Roberts also served for some time in the Regan administration, particularly as Associate White House Counsel, and from 1989-93, served as Principal Deputy Solicitor General--the government’s second highest ranking lawyer before the U.S. Supreme Court.

Having argued some 39 cases before the Supreme Court in his government practice and as a partner with the firm, Hogan and Hartson, Roberts has been described by various law journals as “one of [the Supreme Court’s] finest practitioners,” and “one of the top appellate lawyers of his generation.”

In 2003, he was nominated to the Washington DC Circuit Court of Appeals, where he received wide, bi-partisan support and on which he currently sits.

Samuel B. Casey, Executive Director of the Christian Legal Society said that, "John Roberts is well-known and respected as a 'lawyer's lawyer.' He is considered by many who practice before the Supreme Court to be one of the finest appellate advocates in the country."

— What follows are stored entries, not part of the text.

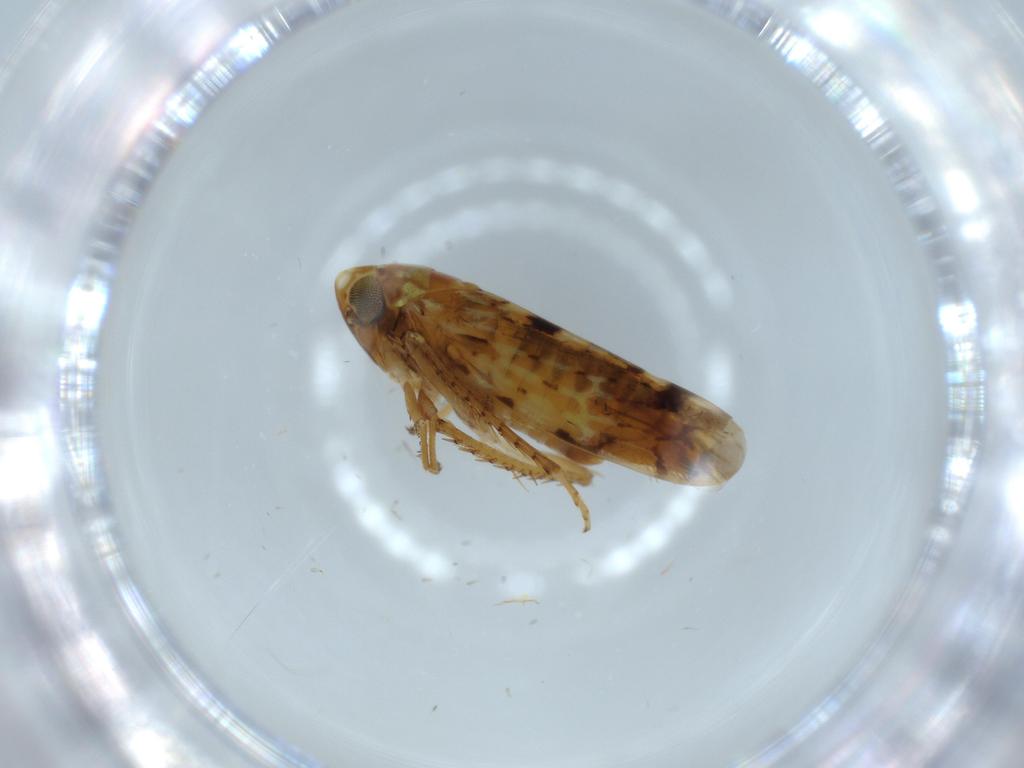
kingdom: Animalia
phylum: Arthropoda
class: Insecta
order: Hemiptera
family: Cicadellidae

Gregory Baylor, director of CLS’s Center for Law and Religious Freedom, added that "We are particularly pleased that Judge Roberts, by virtue of his public service and private practice, has an excellent working knowledge of the provisions of our Constitution that protect our first and most vital liberties of free speech, association and religious free exercise."

Even Justice Sandra Day O’Connor, who holds the seat Roberts may fill called the nomination “first rate”, saying that, “I have watched Judge Roberts since he has been an advocate before our court, and I and my colleagues have been enormously impressed with his scholarship and his skills…He's earned an excellent reputation as a lawyer, so I think he's very well qualified."

While Roberts has not expressed his personal views on abortion, many pro-life advocates are optimistic that he will not cater to pro-abortion interest groups and will simply uphold the law, which should, they say, protect the right to life in all circumstances.